_Given request_:
Copy every line of the records below word for word, keeping them in the same order.

_Material for this task_:
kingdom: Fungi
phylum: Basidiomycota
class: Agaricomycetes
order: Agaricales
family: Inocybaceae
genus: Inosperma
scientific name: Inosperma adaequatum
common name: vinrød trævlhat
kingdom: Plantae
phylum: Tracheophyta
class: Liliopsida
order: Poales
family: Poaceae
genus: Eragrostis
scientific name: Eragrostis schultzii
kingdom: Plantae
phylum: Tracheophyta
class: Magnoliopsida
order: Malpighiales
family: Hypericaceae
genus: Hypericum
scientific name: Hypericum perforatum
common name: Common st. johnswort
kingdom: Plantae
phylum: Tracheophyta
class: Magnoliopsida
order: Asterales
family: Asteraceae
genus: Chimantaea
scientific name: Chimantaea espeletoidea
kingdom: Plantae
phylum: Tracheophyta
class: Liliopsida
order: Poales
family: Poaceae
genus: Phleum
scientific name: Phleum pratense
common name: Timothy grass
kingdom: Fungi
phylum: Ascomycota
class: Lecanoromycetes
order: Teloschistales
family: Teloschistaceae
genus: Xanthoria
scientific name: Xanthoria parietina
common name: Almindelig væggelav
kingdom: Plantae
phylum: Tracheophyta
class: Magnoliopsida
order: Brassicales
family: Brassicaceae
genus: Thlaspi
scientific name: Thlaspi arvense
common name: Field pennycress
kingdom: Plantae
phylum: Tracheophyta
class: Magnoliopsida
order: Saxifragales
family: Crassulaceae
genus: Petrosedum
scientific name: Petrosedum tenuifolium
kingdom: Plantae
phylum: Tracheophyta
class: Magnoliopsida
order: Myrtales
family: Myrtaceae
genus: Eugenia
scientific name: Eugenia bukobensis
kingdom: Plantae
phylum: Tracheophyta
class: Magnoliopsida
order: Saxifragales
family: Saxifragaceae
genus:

_Result for this exercise_:
kingdom: Fungi
phylum: Basidiomycota
class: Agaricomycetes
order: Agaricales
family: Inocybaceae
genus: Inosperma
scientific name: Inosperma adaequatum
common name: vinrød trævlhat
kingdom: Plantae
phylum: Tracheophyta
class: Liliopsida
order: Poales
family: Poaceae
genus: Eragrostis
scientific name: Eragrostis schultzii
kingdom: Plantae
phylum: Tracheophyta
class: Magnoliopsida
order: Malpighiales
family: Hypericaceae
genus: Hypericum
scientific name: Hypericum perforatum
common name: Common st. johnswort
kingdom: Plantae
phylum: Tracheophyta
class: Magnoliopsida
order: Asterales
family: Asteraceae
genus: Chimantaea
scientific name: Chimantaea espeletoidea
kingdom: Plantae
phylum: Tracheophyta
class: Liliopsida
order: Poales
family: Poaceae
genus: Phleum
scientific name: Phleum pratense
common name: Timothy grass
kingdom: Fungi
phylum: Ascomycota
class: Lecanoromycetes
order: Teloschistales
family: Teloschistaceae
genus: Xanthoria
scientific name: Xanthoria parietina
common name: Almindelig væggelav
kingdom: Plantae
phylum: Tracheophyta
class: Magnoliopsida
order: Brassicales
family: Brassicaceae
genus: Thlaspi
scientific name: Thlaspi arvense
common name: Field pennycress
kingdom: Plantae
phylum: Tracheophyta
class: Magnoliopsida
order: Saxifragales
family: Crassulaceae
genus: Petrosedum
scientific name: Petrosedum tenuifolium
kingdom: Plantae
phylum: Tracheophyta
class: Magnoliopsida
order: Myrtales
family: Myrtaceae
genus: Eugenia
scientific name: Eugenia bukobensis
kingdom: Plantae
phylum: Tracheophyta
class: Magnoliopsida
order: Saxifragales
family: Saxifragaceae
genus:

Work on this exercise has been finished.